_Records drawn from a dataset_

★ ★ ★ ★ ★

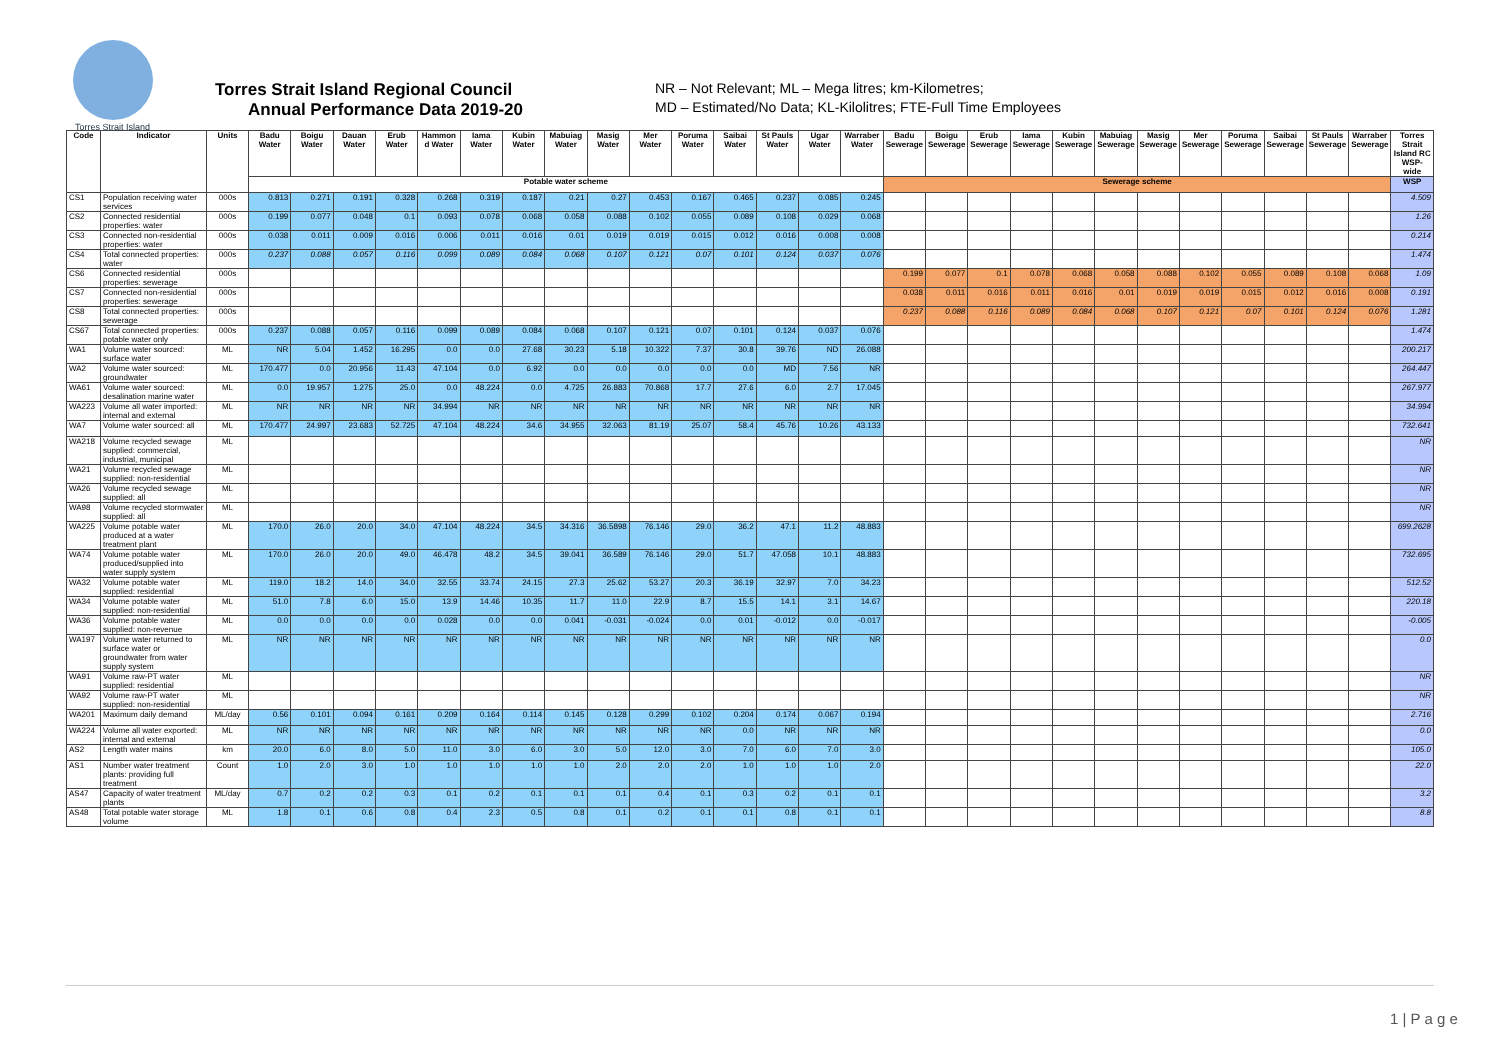Torres Strait Island
Torres Strait Island Regional Council
Annual Performance Data 2019-20
NR – Not Relevant; ML – Mega litres; km-Kilometres;
MD – Estimated/No Data; KL-Kilolitres; FTE-Full Time Employees
| Code | Indicator | Units | Badu Water | Boigu Water | Dauan Water | Erub Water | Hammon d Water | Iama Water | Kubin Water | Mabuiag Water | Masig Water | Mer Water | Poruma Water | Saibai Water | St Pauls Water | Ugar Water | Warraber Water | Badu Sewerage | Boigu Sewerage | Erub Sewerage | Iama Sewerage | Kubin Sewerage | Mabuiag Sewerage | Masig Sewerage | Mer Sewerage | Poruma Sewerage | Saibai Sewerage | St Pauls Sewerage | Warraber Sewerage | Torres Strait Island RC WSP-wide |
| --- | --- | --- | --- | --- | --- | --- | --- | --- | --- | --- | --- | --- | --- | --- | --- | --- | --- | --- | --- | --- | --- | --- | --- | --- | --- | --- | --- | --- | --- | --- |
| | | | Potable water scheme | | | | | | | | | | | | | | | Sewerage scheme | | | | | | | | | | | | WSP |
| CS1 | Population receiving water services | 000s | 0.813 | 0.271 | 0.191 | 0.328 | 0.268 | 0.319 | 0.187 | 0.21 | 0.27 | 0.453 | 0.167 | 0.465 | 0.237 | 0.085 | 0.245 | | | | | | | | | | | | | 4.509 |
| CS2 | Connected residential properties: water | 000s | 0.199 | 0.077 | 0.048 | 0.1 | 0.093 | 0.078 | 0.068 | 0.058 | 0.088 | 0.102 | 0.055 | 0.089 | 0.108 | 0.029 | 0.068 | | | | | | | | | | | | | 1.26 |
| CS3 | Connected non-residential properties: water | 000s | 0.038 | 0.011 | 0.009 | 0.016 | 0.006 | 0.011 | 0.016 | 0.01 | 0.019 | 0.019 | 0.015 | 0.012 | 0.016 | 0.008 | 0.008 | | | | | | | | | | | | | 0.214 |
| CS4 | Total connected properties: water | 000s | 0.237 | 0.088 | 0.057 | 0.116 | 0.099 | 0.089 | 0.084 | 0.068 | 0.107 | 0.121 | 0.07 | 0.101 | 0.124 | 0.037 | 0.076 | | | | | | | | | | | | | 1.474 |
| CS6 | Connected residential properties: sewerage | 000s | | | | | | | | | | | | | | | | 0.199 | 0.077 | 0.1 | 0.078 | 0.068 | 0.058 | 0.088 | 0.102 | 0.055 | 0.089 | 0.108 | 0.068 | 1.09 |
| CS7 | Connected non-residential properties: sewerage | 000s | | | | | | | | | | | | | | | | 0.038 | 0.011 | 0.016 | 0.011 | 0.016 | 0.01 | 0.019 | 0.019 | 0.015 | 0.012 | 0.016 | 0.008 | 0.191 |
| CS8 | Total connected properties: sewerage | 000s | | | | | | | | | | | | | | | | 0.237 | 0.088 | 0.116 | 0.089 | 0.084 | 0.068 | 0.107 | 0.121 | 0.07 | 0.101 | 0.124 | 0.076 | 1.281 |
| CS67 | Total connected properties: potable water only | 000s | 0.237 | 0.088 | 0.057 | 0.116 | 0.099 | 0.089 | 0.084 | 0.068 | 0.107 | 0.121 | 0.07 | 0.101 | 0.124 | 0.037 | 0.076 | | | | | | | | | | | | | 1.474 |
| WA1 | Volume water sourced: surface water | ML | NR | 5.04 | 1.452 | 16.295 | 0.0 | 0.0 | 27.68 | 30.23 | 5.18 | 10.322 | 7.37 | 30.8 | 39.76 | ND | 26.088 | | | | | | | | | | | | | 200.217 |
| WA2 | Volume water sourced: groundwater | ML | 170.477 | 0.0 | 20.956 | 11.43 | 47.104 | 0.0 | 6.92 | 0.0 | 0.0 | 0.0 | 0.0 | 0.0 | MD | 7.56 | NR | | | | | | | | | | | | | 264.447 |
| WA61 | Volume water sourced: desalination marine water | ML | 0.0 | 19.957 | 1.275 | 25.0 | 0.0 | 48.224 | 0.0 | 4.725 | 26.883 | 70.868 | 17.7 | 27.6 | 6.0 | 2.7 | 17.045 | | | | | | | | | | | | | 267.977 |
| WA223 | Volume all water imported: internal and external | ML | NR | NR | NR | NR | 34.994 | NR | NR | NR | NR | NR | NR | NR | NR | NR | NR | | | | | | | | | | | | | 34.994 |
| WA7 | Volume water sourced: all | ML | 170.477 | 24.997 | 23.683 | 52.725 | 47.104 | 48.224 | 34.6 | 34.955 | 32.063 | 81.19 | 25.07 | 58.4 | 45.76 | 10.26 | 43.133 | | | | | | | | | | | | | 732.641 |
| WA218 | Volume recycled sewage supplied: commercial, industrial, municipal | ML | | | | | | | | | | | | | | | | | | | | | | | | | | | | NR |
| WA21 | Volume recycled sewage supplied: non-residential | ML | | | | | | | | | | | | | | | | | | | | | | | | | | | | NR |
| WA26 | Volume recycled sewage supplied: all | ML | | | | | | | | | | | | | | | | | | | | | | | | | | | | NR |
| WA98 | Volume recycled stormwater supplied: all | ML | | | | | | | | | | | | | | | | | | | | | | | | | | | | NR |
| WA225 | Volume potable water produced at a water treatment plant | ML | 170.0 | 26.0 | 20.0 | 34.0 | 47.104 | 48.224 | 34.5 | 34.316 | 36.5898 | 76.146 | 29.0 | 36.2 | 47.1 | 11.2 | 48.883 | | | | | | | | | | | | | 699.2628 |
| WA74 | Volume potable water produced/supplied into water supply system | ML | 170.0 | 26.0 | 20.0 | 49.0 | 46.478 | 48.2 | 34.5 | 39.041 | 36.589 | 76.146 | 29.0 | 51.7 | 47.058 | 10.1 | 48.883 | | | | | | | | | | | | | 732.695 |
| WA32 | Volume potable water supplied: residential | ML | 119.0 | 18.2 | 14.0 | 34.0 | 32.55 | 33.74 | 24.15 | 27.3 | 25.62 | 53.27 | 20.3 | 36.19 | 32.97 | 7.0 | 34.23 | | | | | | | | | | | | | 512.52 |
| WA34 | Volume potable water supplied: non-residential | ML | 51.0 | 7.8 | 6.0 | 15.0 | 13.9 | 14.46 | 10.35 | 11.7 | 11.0 | 22.9 | 8.7 | 15.5 | 14.1 | 3.1 | 14.67 | | | | | | | | | | | | | 220.18 |
| WA36 | Volume potable water supplied: non-revenue | ML | 0.0 | 0.0 | 0.0 | 0.0 | 0.028 | 0.0 | 0.0 | 0.041 | -0.031 | -0.024 | 0.0 | 0.01 | -0.012 | 0.0 | -0.017 | | | | | | | | | | | | | -0.005 |
| WA197 | Volume water returned to surface water or groundwater from water supply system | ML | NR | NR | NR | NR | NR | NR | NR | NR | NR | NR | NR | NR | NR | NR | NR | | | | | | | | | | | | | 0.0 |
| WA91 | Volume raw-PT water supplied: residential | ML | | | | | | | | | | | | | | | | | | | | | | | | | | | | NR |
| WA92 | Volume raw-PT water supplied: non-residential | ML | | | | | | | | | | | | | | | | | | | | | | | | | | | | NR |
| WA201 | Maximum daily demand | ML/day | 0.56 | 0.101 | 0.094 | 0.161 | 0.209 | 0.164 | 0.114 | 0.145 | 0.128 | 0.299 | 0.102 | 0.204 | 0.174 | 0.067 | 0.194 | | | | | | | | | | | | | 2.716 |
| WA224 | Volume all water exported: internal and external | ML | NR | NR | NR | NR | NR | NR | NR | NR | NR | NR | NR | 0.0 | NR | NR | NR | | | | | | | | | | | | | 0.0 |
| AS2 | Length water mains | km | 20.0 | 6.0 | 8.0 | 5.0 | 11.0 | 3.0 | 6.0 | 3.0 | 5.0 | 12.0 | 3.0 | 7.0 | 6.0 | 7.0 | 3.0 | | | | | | | | | | | | | 105.0 |
| AS1 | Number water treatment plants: providing full treatment | Count | 1.0 | 2.0 | 3.0 | 1.0 | 1.0 | 1.0 | 1.0 | 1.0 | 2.0 | 2.0 | 2.0 | 1.0 | 1.0 | 1.0 | 2.0 | | | | | | | | | | | | | 22.0 |
| AS47 | Capacity of water treatment plants | ML/day | 0.7 | 0.2 | 0.2 | 0.3 | 0.1 | 0.2 | 0.1 | 0.1 | 0.1 | 0.4 | 0.1 | 0.3 | 0.2 | 0.1 | 0.1 | | | | | | | | | | | | | 3.2 |
| AS48 | Total potable water storage volume | ML | 1.8 | 0.1 | 0.6 | 0.8 | 0.4 | 2.3 | 0.5 | 0.8 | 0.1 | 0.2 | 0.1 | 0.1 | 0.8 | 0.1 | 0.1 | | | | | | | | | | | | | 8.8 |
1 | P a g e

★ ★ ★ ★ ★

Above are the records; repeat exactly the lines from the one holding "WA21 | Volume" down to the one holding "WA26 | Volume", end lines included.

| WA21 | Volume recycled sewage supplied: non-residential | ML | | | | | | | | | | | | | | | | | | | | | | | | | | | | NR |
| WA26 | Volume recycled sewage supplied: all | ML | | | | | | | | | | | | | | | | | | | | | | | | | | | | NR |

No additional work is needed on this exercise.